● Text for analysis:
Figure 1.

Cell lines induced to undergo apoptosis with treatment of staurosporine for 19 h, representative images of >20 separate experiments. Treated cell cultures were live stained with mAb2C4:AF568 and annexin V:AF488 prior to fixation and staining with anti-cleaved caspase 3 antibody. (a–e) A172 cells treated with 1 μM staurosporine: (a) merged image, arrows indicate examples of nuclei from unaffected cells; (b) mAb2C4:AF568; (c) annexin V:AF488, the arrowhead indicates an example with no uptake of mAb2C4:AF568; (d) caspase 3; and (e) DAPI (4,6-diamidino-2-phenylindole). (f–j) GBM-L2 cells treated with 1 μM staurosporine: (f) merged image, arrows indicate examples of nuclei from unaffected cells; (g) mAb2C4:AF568; (h) annexin V:AF488; (i) caspase 3; and (j) DAPI. The arrowheads in panels (g and i) indicate apoptotic cells for which there is little or no annexin V:AF488 signal. (k–o) COS-7 cells treated with 1 μM staurosporine: (k) merged image; (l) mAb2C4:AF568; (m) annexin V:AF488; (n) caspase 3; and (o) DAPI. (p–t) Primary mouse neural precursor cells treated with 0.1 μM staurosporine: (p) merged image; (q) mAb2C4:AF568; (r) annexin V:AF488; (s) caspase 3; and (t) DAPI. (u–x) MG63 cells were treated with 1 μM staurosporine: (u), a merged image; (v) mAb2C4:AF568; (w) annexin V:AF488; and (x) cleaved caspase 3. MG63 cells were treated with 1 μM staurosporine showing merged images with annexin V:AF488 plus ((y), HFEs) and minus ((z), autofluorescence) mAb2C4:AF568. Venn diagrams of relative cell counts for the cell line MG63 and GBM-L2, and overlap for annexin V, mAb2C4:AF568 and caspase 3. The calibration bar shown in panel (z) represents (a–e) 25 μm; (f–j) 80 μm; (k–o) 25 μm; (p–t) 60 μm; (u–x) 25 μm; (y and z) 20 μm.

● Exercise:
Answer these questions using the figure legend above.
(a) For how many hours were the cell lines treated with staurosporine?
(b) What staurosporine concentration was used for the primary mouse neural precursor cells?
(c) What length does the calibration bar represent for panels (f–j)?

● Data provided:
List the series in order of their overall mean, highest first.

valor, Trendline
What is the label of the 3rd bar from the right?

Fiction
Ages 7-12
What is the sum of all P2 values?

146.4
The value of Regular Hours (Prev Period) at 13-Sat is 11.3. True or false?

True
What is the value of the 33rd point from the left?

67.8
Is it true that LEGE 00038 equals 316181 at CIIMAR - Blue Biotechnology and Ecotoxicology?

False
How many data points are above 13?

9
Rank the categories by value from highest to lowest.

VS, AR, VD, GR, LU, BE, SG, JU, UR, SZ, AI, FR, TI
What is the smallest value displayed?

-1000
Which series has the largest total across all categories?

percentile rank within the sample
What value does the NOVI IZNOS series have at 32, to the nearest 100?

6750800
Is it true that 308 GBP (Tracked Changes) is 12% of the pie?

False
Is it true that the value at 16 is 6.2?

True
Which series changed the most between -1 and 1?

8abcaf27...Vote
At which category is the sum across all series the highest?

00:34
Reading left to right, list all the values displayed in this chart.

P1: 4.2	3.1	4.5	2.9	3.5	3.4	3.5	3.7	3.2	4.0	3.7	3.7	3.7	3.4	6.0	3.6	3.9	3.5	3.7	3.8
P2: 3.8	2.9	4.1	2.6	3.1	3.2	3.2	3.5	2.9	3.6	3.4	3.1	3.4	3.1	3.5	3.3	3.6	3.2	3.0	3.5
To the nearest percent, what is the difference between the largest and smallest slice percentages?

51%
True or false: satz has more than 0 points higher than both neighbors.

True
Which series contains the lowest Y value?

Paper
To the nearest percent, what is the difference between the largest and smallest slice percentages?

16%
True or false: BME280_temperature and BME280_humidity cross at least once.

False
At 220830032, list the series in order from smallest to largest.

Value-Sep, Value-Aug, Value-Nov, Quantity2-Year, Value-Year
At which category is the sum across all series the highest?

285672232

● Expected answer:
(a) 19 hours.
(b) 0.1 μM.
(c) 80 μm.